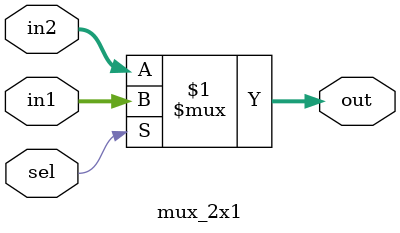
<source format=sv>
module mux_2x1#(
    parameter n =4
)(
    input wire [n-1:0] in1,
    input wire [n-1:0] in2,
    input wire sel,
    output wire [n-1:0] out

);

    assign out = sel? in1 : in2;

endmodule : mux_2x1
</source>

____________

**Problem details:** Quote each entry above verbatim and drop the pictures.

**Output for this exercise:**
<source format=sv>
module mux_2x1#(
    parameter n =4
)(
    input wire [n-1:0] in1,
    input wire [n-1:0] in2,
    input wire sel,
    output wire [n-1:0] out

);

    assign out = sel? in1 : in2;

endmodule : mux_2x1
</source>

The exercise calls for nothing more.